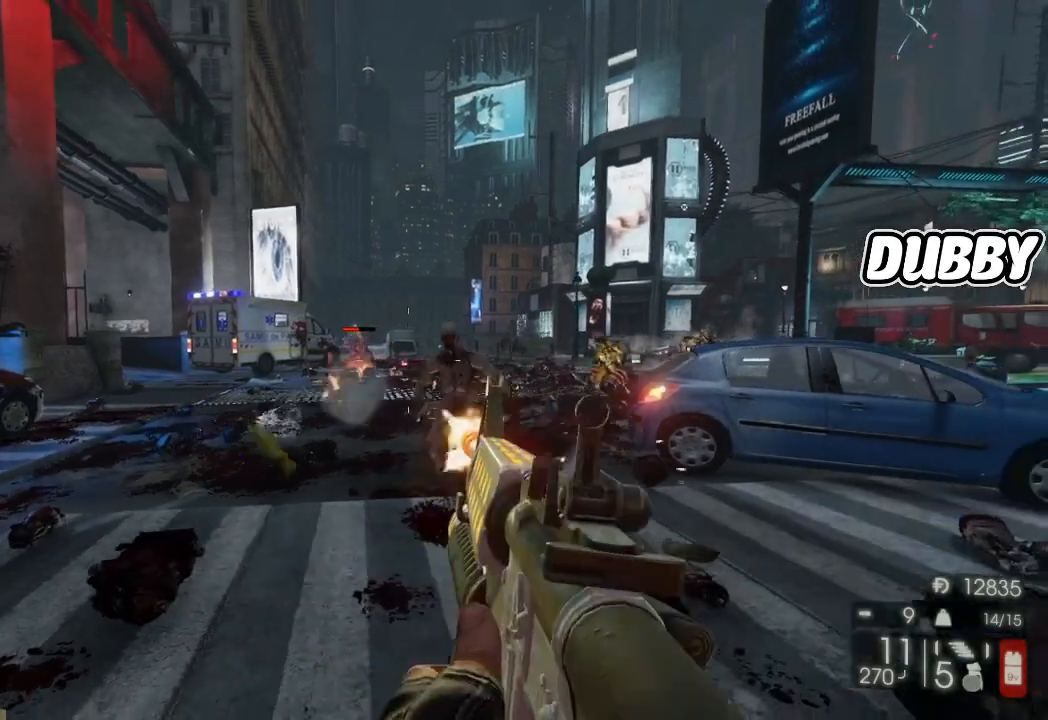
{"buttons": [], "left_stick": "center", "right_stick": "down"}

*-*-*

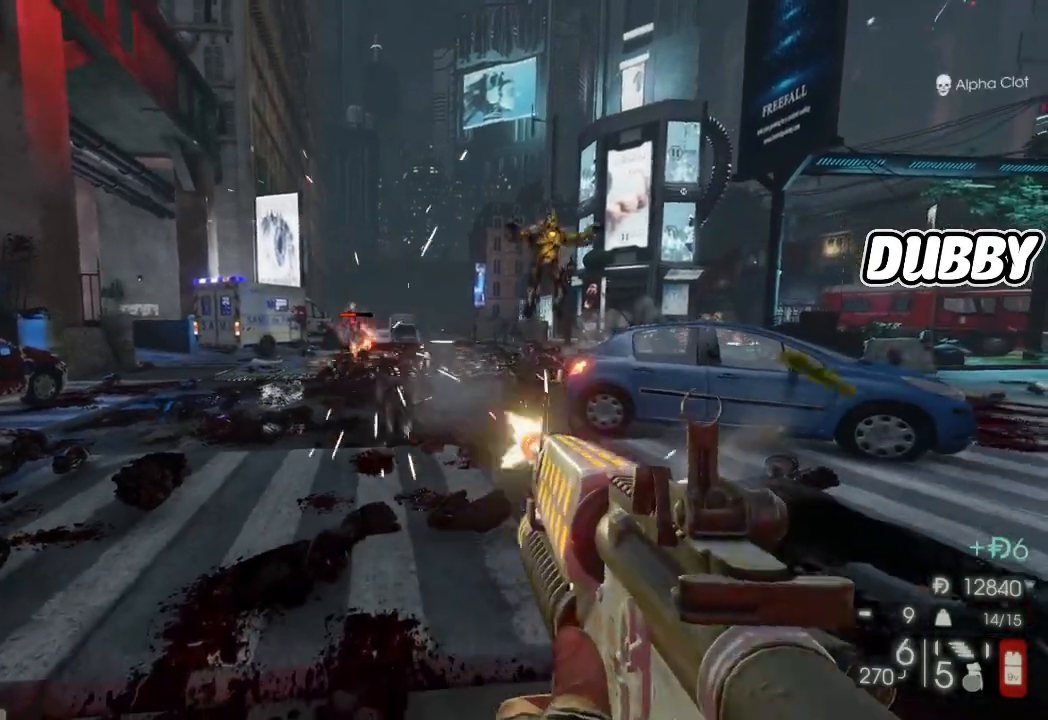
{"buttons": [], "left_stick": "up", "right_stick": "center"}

*-*-*

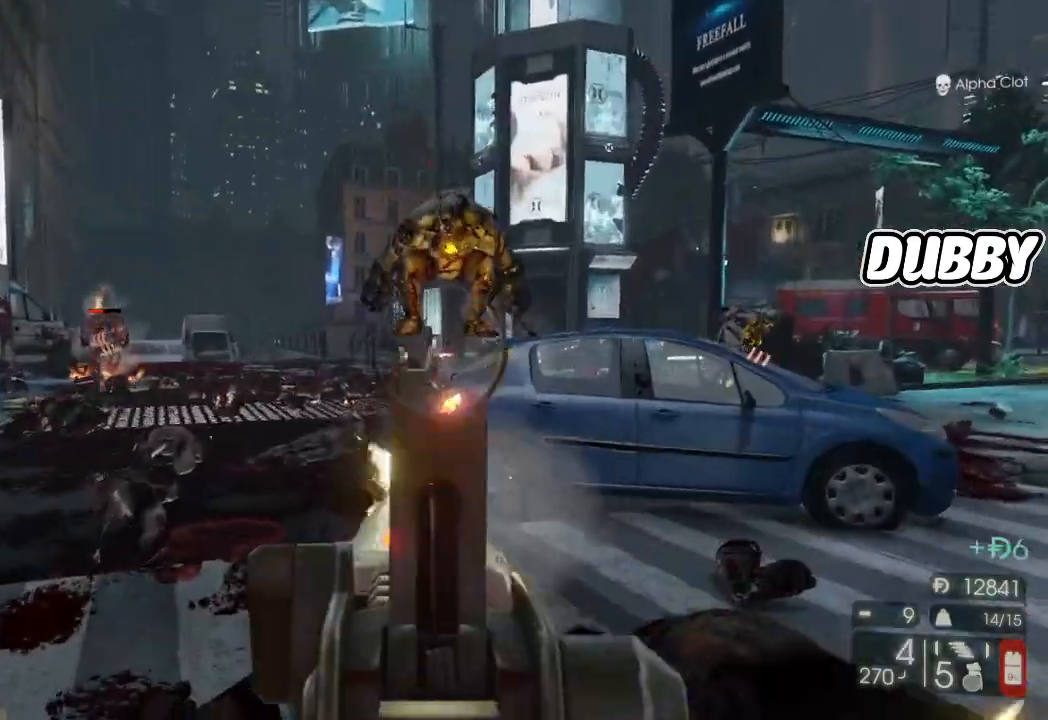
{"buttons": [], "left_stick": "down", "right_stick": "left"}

*-*-*

» BRIEF:
Each line above that includes "down" should be shown.

» ANSWER BELOW:
{"buttons": [], "left_stick": "center", "right_stick": "down"}
{"buttons": [], "left_stick": "down", "right_stick": "left"}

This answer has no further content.